Dan wajib membasuh perkara-perkara yang berada di kedua tangan, yaitu bulu, uci-uci, jari tambahan dan kuku.
Dan wajib menghilangkan perkara yang berada di bawah kuku, yaitu kotoran-kotoran yang bisa mencegah masuknya air.
Mengusap Kepala
Fardlu yang ke empat adalah mengusap sebagian kepala, baik laki-laki atau perempuan.
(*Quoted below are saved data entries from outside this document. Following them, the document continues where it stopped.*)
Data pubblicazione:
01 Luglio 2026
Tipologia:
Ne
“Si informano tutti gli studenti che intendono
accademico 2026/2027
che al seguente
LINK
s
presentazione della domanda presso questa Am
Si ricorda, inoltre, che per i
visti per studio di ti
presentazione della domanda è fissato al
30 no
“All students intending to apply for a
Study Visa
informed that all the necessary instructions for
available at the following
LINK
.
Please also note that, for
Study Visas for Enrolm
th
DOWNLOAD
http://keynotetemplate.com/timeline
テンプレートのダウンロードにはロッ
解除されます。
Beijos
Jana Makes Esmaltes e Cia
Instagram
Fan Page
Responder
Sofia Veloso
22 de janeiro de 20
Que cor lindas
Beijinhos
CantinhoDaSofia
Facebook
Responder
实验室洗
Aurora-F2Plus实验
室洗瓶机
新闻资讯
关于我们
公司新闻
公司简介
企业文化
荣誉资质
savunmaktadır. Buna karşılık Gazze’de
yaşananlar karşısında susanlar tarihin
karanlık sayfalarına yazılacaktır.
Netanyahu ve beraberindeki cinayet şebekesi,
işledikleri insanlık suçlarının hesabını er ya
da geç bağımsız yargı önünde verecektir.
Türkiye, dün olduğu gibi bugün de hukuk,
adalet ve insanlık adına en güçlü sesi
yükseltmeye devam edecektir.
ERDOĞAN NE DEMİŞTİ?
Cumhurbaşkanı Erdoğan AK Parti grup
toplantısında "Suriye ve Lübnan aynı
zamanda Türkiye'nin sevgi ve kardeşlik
Atau mengusap sebagian rambut yang masih berada di batas kepala.
Tidak harus menggunakan tangan untuk mengusap kepala, bahkan bisa dengan kain atau yang lainnya.
Seandainya dia membasuh kepala sebagai ganti dari mengusapnya, maka diperkenankan.
Dan seandainya dia meletakkan (di atas kepala) tangannya yang telah di basahi dan tidak mengerakkannya, maka diperkenankan.
Membasuh Kedua Kaki
Fardlu yang ke lima adalah membasuh kedua kaki hingga kedua mata kaki, jika orang yang melaksanakan wudlu’ tersebut tidak mengenakan dua muza (sepatu dan sejenisnya).
Jika dia mengenakan dua muza, maka wajib bagi dia untuk mengusap kedua muza atau membasuh kedua kaki.
Dan wajib membasuh perkara-perkara yang berada di kedua kaki, yaitu bulu, daging tambahan, dan jari tambahan sebagaimana keterangan yang telah dijelaskan di dalam permasalahan kedua tangan.
Tertib
Fardlu yang ke enam adalah tertib di dalam pelaksanaan wudlu’ sesuai dengan cara yang telah saya jelaskan di dalam urutan fardlu-fardlunya wudlu’.
Sehingga, kalau lupa tidak tertib, maka wudlu’ yang dilaksanakan tidak mencukupi.